**Excerpted text**
BEGIN
Our 2013 Life Science Awardees were Ulla Hansen, David Harris, Avrum Spira and Marc Lenburg, and Kenneth Walsh. All winners demonstrated potential for developing small and large molecule therapeutics in multiple therapeutic areas.
Ulla Hansen, Professor of Biology, is developing small molecule LSF inhibitors for the treatment of liver cancer. The objective of this proposal was to demonstrate growth arrest of primary liver tumors within an animal model, without toxic side effects. As part of their Ignition proposal, the team will generate systematic toxicology studies of the compounds in rodents, pharmacokinetic (PK) analyses of more soluble compound derivatives, and delineation of key features of the LSF biological pathway in liver cancer cells. Pharmaceutical companies have expressed interest in the small molecules.
David Harris (Professor and Chair in the Department of Biochemistry) and Emiliano Biasini (Instructor in the Department of Biochemistry) work on prion protein ligands as therapeutic agents for Alzheimer’s disease (AD). AD is associated with accumulation of amyloid-ß (Aß) peptide in the brain, leading to progressive dementia. Compelling evidence suggests that soluble, oligomeric assemblies of Aß are primarily responsible for the synaptic dysfunction underlying cognitive decline in AD. Recently, the cellular form of the prion protein (PrPc), a membrane glycoprotein expressed at the neuronal surface, has been identified as a receptor for Aß oligomers and possibly toxic protein aggregates associated with other neurodegenerative disorders. The research team is developing small-molecule ligands that bind to PrPC and thereby inhibit the interaction with Aß oligomers. Their Ignition proposal will test whether such compounds are capable of reducing the pathogenic effects of Aß oligomers in transgenic mouse models of AD.
Avrum Spira (Professor of Medicine, Pathology & Laboratory Medicine) and Marc Lenburg (Associate Professor of Medicine in Computational Biomedicine, Pathology & Laboratory Medicine) working together with Post-doctoral scholar Joshua Campbell utilized genome-wide expression profiling to identify therapeutic targets for COPD, chronic obstructive pulmonary disease. COPD is a significant public health problem worldwide and the third leading cause of death in the United States. One of the processes that contributes to COPD is emphysema – the destruction of the tissue where oxygen and carbon dioxide exchange occurs. In order to gain insights into what drives emphysema, the team identified gene-expression changes in lung tissue from patients with severe emphysema . The team also discovered that GHK was able to reverse these changes and restore tissue and collagen remodeling in human fibroblast cell lines. Therefore, GHK is proposed as a potential therapeutic for emphysema, and the team is seeking industry partners who are interested in commercial development.
Finally, Kenneth Walsh, from the Whitaker Cardiovascular Institute, has discovered a novel disease modifying therapy for inflammatory myositis. The laboratory has developed a novel transgenic mouse (MyoMouse) with enhanced muscle function exhibited by increased strength, resistance to diet-inducing obesity, and superior regenerative response to muscle injury. Using this model, the team is isolating factors secreted by muscle that confer the health benefits of exercise.The team has focused on the Insulin-Like 6 protein (Insl6) because it demonstrated unique disease modification in a cardiotoxin-induced model of severe muscle injury. To validate the genetic data and Insl6’s therapeutic potential, the team has collaborated with Lake Pharma, Inc. (Belmont, CA), to demonstrate the therapeutic potential of Insulin-Like 6 protein in the setting of inflammatory muscle injury.
The year brought in a range of fantastic Life Science innovations in devices, diagnostics, and small/large molecules. With funding awarded to this year’s winners, we are excited to see continued advances in their research, development, and commercialization.
END
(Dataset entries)
BEGIN
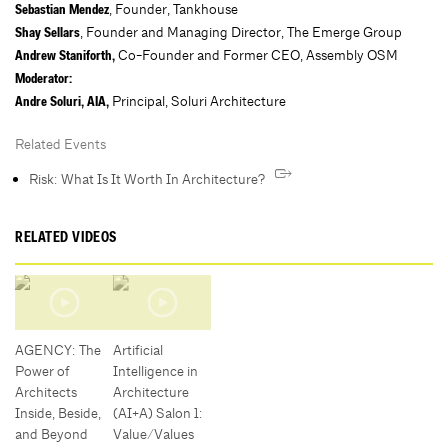
, Founder, Tankhouse
Sebastian Mendez
, Founder and Managing Director, The Emerge Group
Shay Sellars
Co-Founder and Former CEO, Assembly OSM
Andrew Staniforth,
Moderator:
Principal, Soluri Architecture
Andre Soluri, AIA,
Related Events
Risk: What Is It Worth In Architecture?
RELATED VIDEOS
AGENCY: The
Artificial
Power of
Intelligence in
Architects
Architecture
Inside, Beside,
(AI+A) Salon 1:
and Beyond
Value/Values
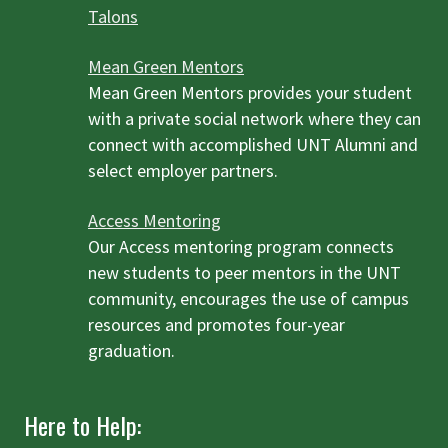
Talons
Mean Green Mentors
Mean Green Mentors provides your student
with a private social network where they can
connect with accomplished UNT Alumni and
select employer partners.
Access Mentoring
Our Access mentoring program connects
new students to peer mentors in the UNT
community, encourages the use of campus
resources and promotes four-year
graduation.
Here to Help:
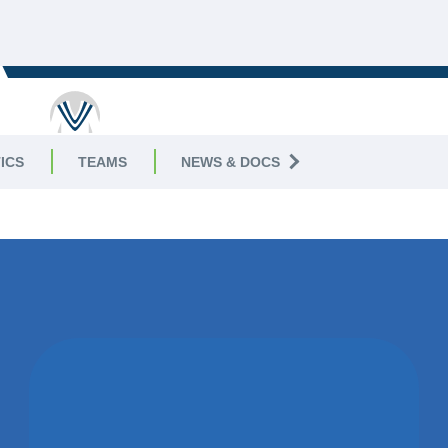
ICS
TEAMS
NEWS & DOCS
WON BY 22
RUNS
LONG MARSTON CC,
END
**Exercises**
**a.** From the text on the 2013 Life Science awards, return the passage starting at "Our 2013 Life" and ending at "multiple therapeutic areas.".
**b.** In the text on the 2013 Life Science awards, which company did Kenneth Walsh's team collaborate with to demonstrate the therapeutic potential of the Insulin-Like 6 protein?

**Outputs for the tasks**
**a.**
Our 2013 Life Science Awardees were Ulla Hansen, David Harris, Avrum Spira and Marc Lenburg, and Kenneth Walsh. All winners demonstrated potential for developing small and large molecule therapeutics in multiple therapeutic areas.

**b.** Lake Pharma, Inc., of Belmont, CA.